Interface engineering and oxygen vacancy of hollow/porous Co–CoO heterojunction nanoframes for high-activity electrocatalysis overall water splitting

Abstract

Cobalt-based oxides are regarded as promising electrocatalysts in the field of overall water splitting ascribed to superior activity and desirable stability. Nevertheless, the poor electrical conductivity and insufficient active centers limit their development seriously. Herein, the hollow/porous Co–CoO nanoframes (denoted as Co–CoO NFs) with heterojunction and abundant oxygen vacancies have been constructed via continuous calcination and in-situ reduction strategies.
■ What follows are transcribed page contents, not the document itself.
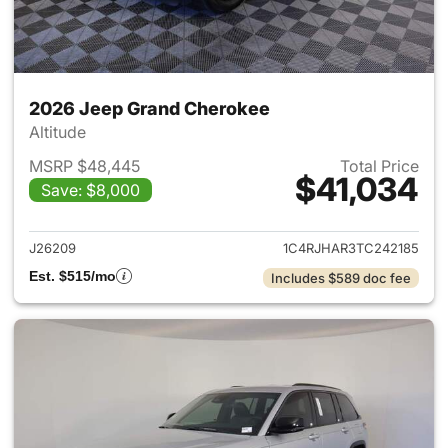
2026 Jeep Grand Cherokee
Altitude
MSRP $48,445
Total Price
$41,034
Save: $8,000
View details for 2026 Jeep G
J26209
1C4RJHAR3TC242185
Est. $515/mo
Includes $589 doc fee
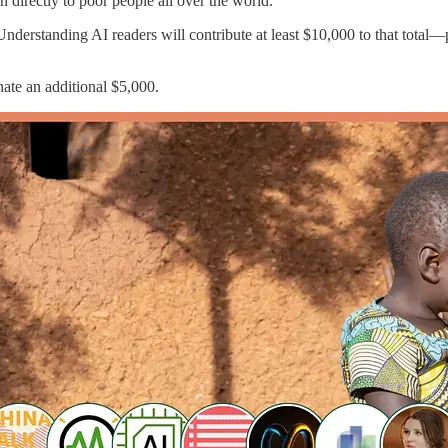
h directly to poor people all over the world.
Understanding AI readers will contribute at least $10,000 to that total
nate an additional $5,000.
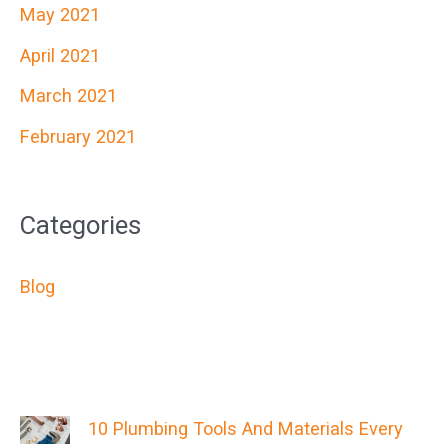
May 2021
April 2021
March 2021
February 2021
Categories
Blog
10 Plumbing Tools And Materials Every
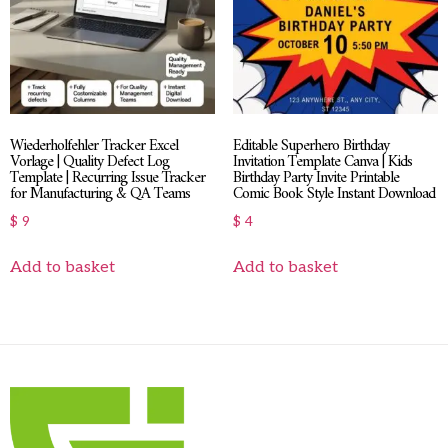
Wiederholfehler Tracker Excel
Editable Superhero Birthday
Vorlage | Quality Defect Log
Invitation Template Canva | Kids
Template | Recurring Issue Tracker
Birthday Party Invite Printable
for Manufacturing & QA Teams
Comic Book Style Instant Download
$
9
$
4
Add to basket
Add to basket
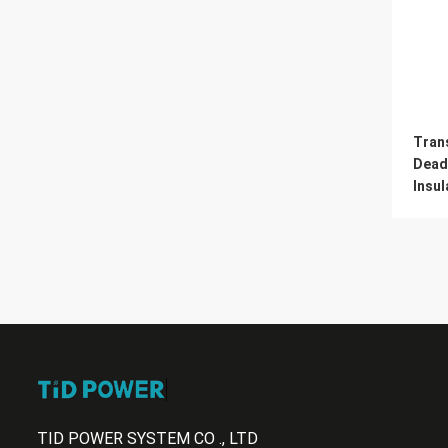
Tran
Dead
Insul
TID POWER SYSTEM CO ., LTD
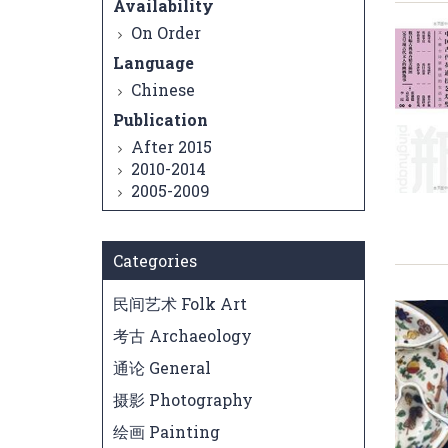
Availability
On Order
Language
Chinese
Publication
After 2015
2010-2014
2005-2009
Categories
民间艺术 Folk Art
考古 Archaeology
通论 General
摄影 Photography
绘画 Painting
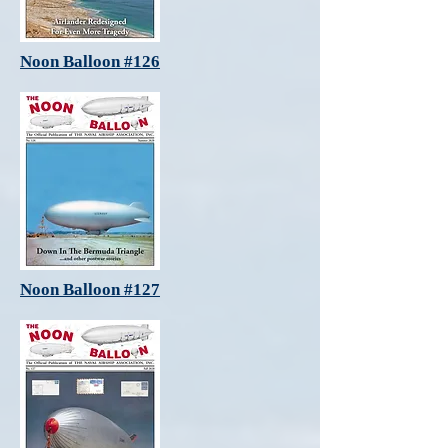
Noon Balloon #126
Noon Balloon #127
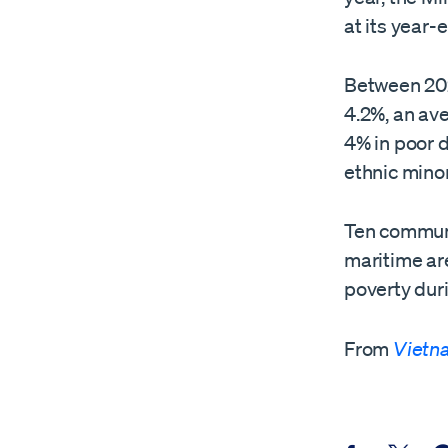
at its year
Between 202
4.2%, an ave
4% in poor 
ethnic minor
Ten commune
maritime ar
poverty duri
From
Vietn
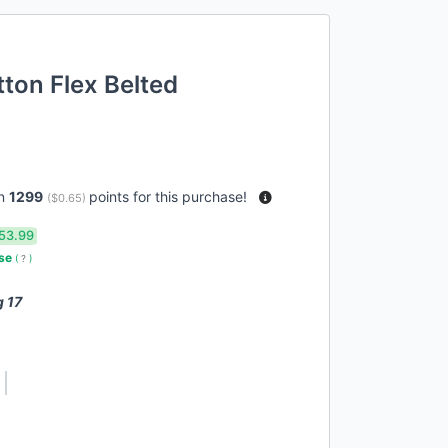
tton Flex Belted
rn
1299
points for this purchase!
(
$0.65
)
53.99
use
(
?
)
g 17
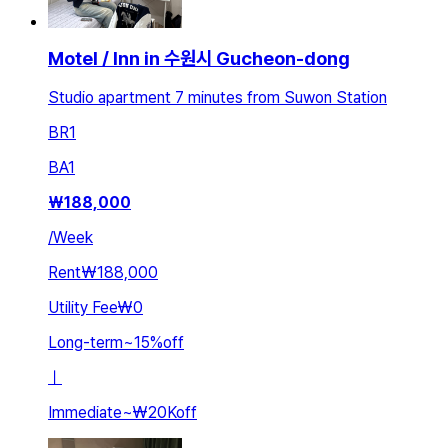
Motel / Inn in 수원시 Gucheon-dong
Studio apartment 7 minutes from Suwon Station
BR
1
BA
1
₩
188,000
/
Week
Rent
₩188,000
Utility Fee
₩0
Long-term
~
15
%
off
ㅣ
Immediate
~
₩20K
off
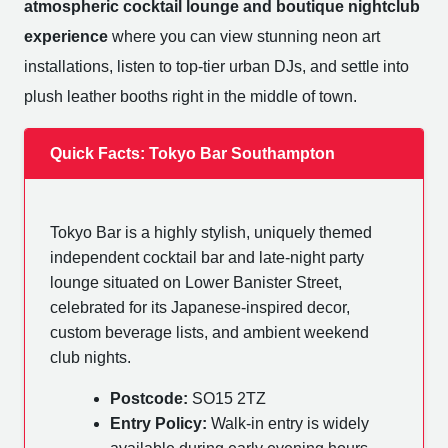
atmospheric cocktail lounge and boutique nightclub
experience
where you can view stunning neon art
installations, listen to top-tier urban DJs, and settle into
plush leather booths right in the middle of town.
Quick Facts: Tokyo Bar Southampton
Tokyo Bar is a highly stylish, uniquely themed
independent cocktail bar and late-night party
lounge situated on Lower Banister Street,
celebrated for its Japanese-inspired decor,
custom beverage lists, and ambient weekend
club nights.
Postcode:
SO15 2TZ
Entry Policy:
Walk-in entry is widely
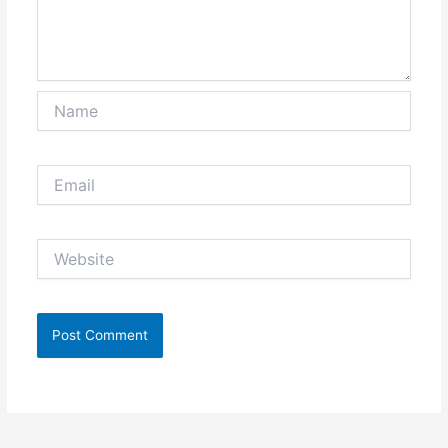
Name
Email
Website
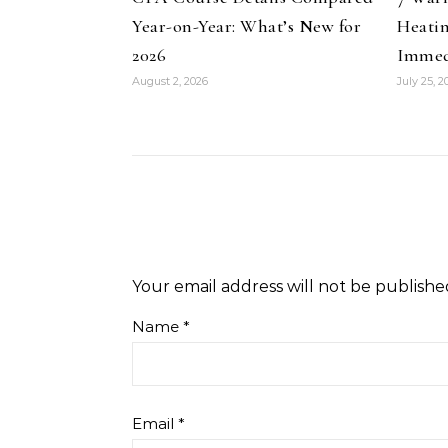
Year-on-Year: What’s New for
Heati
2026
Immed
August 2, 2026
July 25, 2
Your email address will not be publishe
Name
*
Email
*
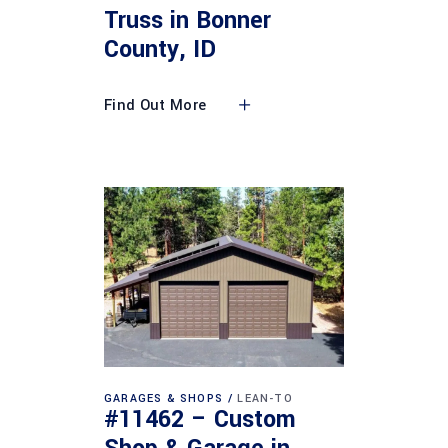
Truss in Bonner
County, ID
Find Out More
GARAGES & SHOPS
LEAN-TO
#11462 – Custom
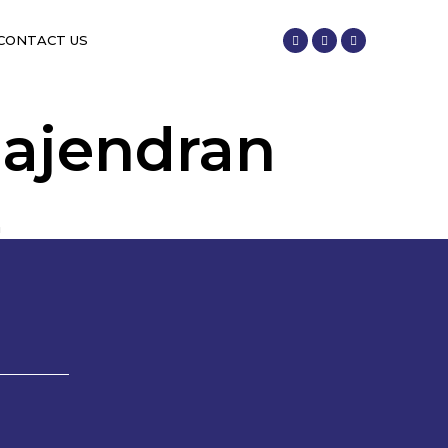
CONTACT US
Rajendran
n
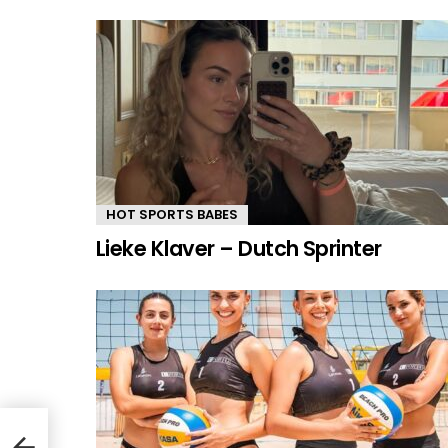
HOT SPORTS BABES
Lieke Klaver – Dutch Sprinter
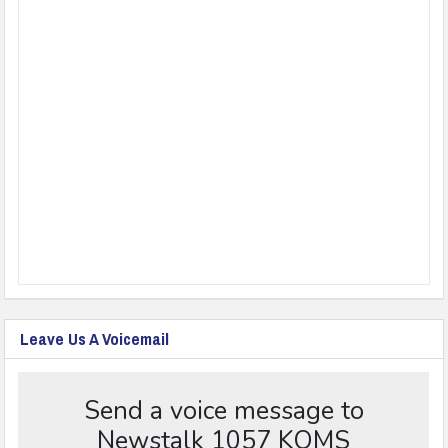
Leave Us A Voicemail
Furthermore, the influence of heterostructure and oxygen vacancy on electrocatalytic activity is investigated systematically. The heterojunction interface formed by Co and CoO could expose more active sites and accelerate charge transfer. Besides, oxygen vacancy could regulate electronic structure, lowering the intermediate binding energy and reducing charge transfer impedance. Furthermore, the hollow/porous structure could increase the accessible internal and external surface area. As a result, Co–CoO-400 NFs exhibit prominent hydrogen evolution reaction (HER) and oxygen evolution reaction (OER) behavior, achieving the current density of −10 mA cm−2 and 10 mA cm−2 with the low overpotential of 103.0 and 276.0 mV, respectively, and the voltage required for overall water splitting is 1.54 V, surpassing the most reported Co-based electrocatalysts recently. Overall, this work provides an intellection and vision for designing dual-function electrocatalysts with controllable morphology, low energy consumption, and high activity, making a significant contribution for solving the future energy crisis.